Wright on Justification – 7

Some notes on N.T. Wright, Justification: God’s Plan & Paul’s Vision, Downers Grove, IL: IVP, 2009.

Chapter 6 – Interlude: Philippians, Corinthians, Ephesians

A key issue in Philippians: the connection between the status of God’s people (as God’s people) and the life that flows out of that status. Looking at the role of the Law in this, Wright says,

The keeping of the Law was not a way of earning anything, of gaining a status before God; the status was already given in birth, ethnic roots, circumcision and the ancestral possession of Torah.

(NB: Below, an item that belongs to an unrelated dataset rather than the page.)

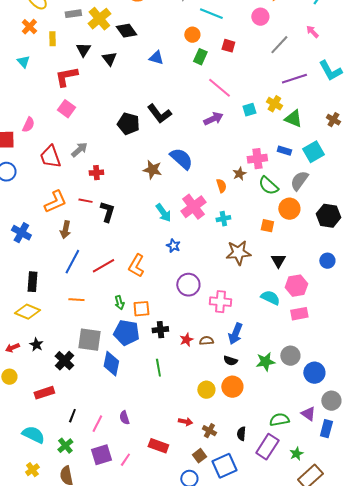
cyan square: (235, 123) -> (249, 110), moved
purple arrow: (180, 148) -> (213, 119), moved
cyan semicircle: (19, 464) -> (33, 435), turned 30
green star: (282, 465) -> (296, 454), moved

All that Torah obedience then does – it’s a big “all,” but it is all – is to consolidate, to express what is already given, to inhabit appropriately the suit of clothes (‘righteousness’) that one has already inherited. (p. 145)

Looking at 1 Corinthians 1:30, Wright summarizes what Paul says of Jesus:

  1. Jesus is the incarnation of God’s wisdom. His way of wisdom is vastly different from the way of the world.

  2. He has become ‘righteousness,’ that is God has vindicated him… Those who are ‘in Christ’ share this status.” (p. 157)
  3. In becoming ‘sanctification’ Jesus has defeated sin and its power.

  4. He has become “redemption for us because “in him God has accomplished the great new exodus, the crossing of the Red Sea of death.” (p. 157)

In 2 Corinthians, Wright’s focus is on 5:21. He works mightily to make sure that verse, so often used as the foundation of a doctrine of “imputed righteousness,” is read in it’s context, in this case, of Paul’s apostolic apologia. Examining the structure of the the verses that immediately precede it, he notes how repetitive that structure is. In each case there is a statement of the work of Christ followed by a statement of ministry that flows from it. Read this way, the phrase commonly taken to refer to the imputation of righteousness, “so that in him we might become the righteousness of God,” is paraphrased by Wright as “in the Messiah, we might embody God’s faithfulness, God’s covenant faithfulness, God’s action in reconciling the world to himself.

He argues that this reading makes much better since of the verb “become” than does the traditional reading. If this passage were trying to make the traditional point about imputation it one would expect it to use a different kind of verb to express our relationship with righteousness: we might gain it, or receive it, or even be covered by it. But become it? Traditional imputation teaching doesn’t say anything about us becoming the righteousness of God (unless it takes the force of become to be equivalent to one of those other verbs). Finally, and importantly, Wright also observes the importance of Isaiah 49 to Paul’s argument here.

Wright’s treatment of Ephesians – which he regards as Pauline – and its treatment of justification, can be stated very briefly. Ephesians 2, perhaps more clearly than any other text, lays out the individual and social dimensions of salvation (using that larger term rather than the narrower “justification”).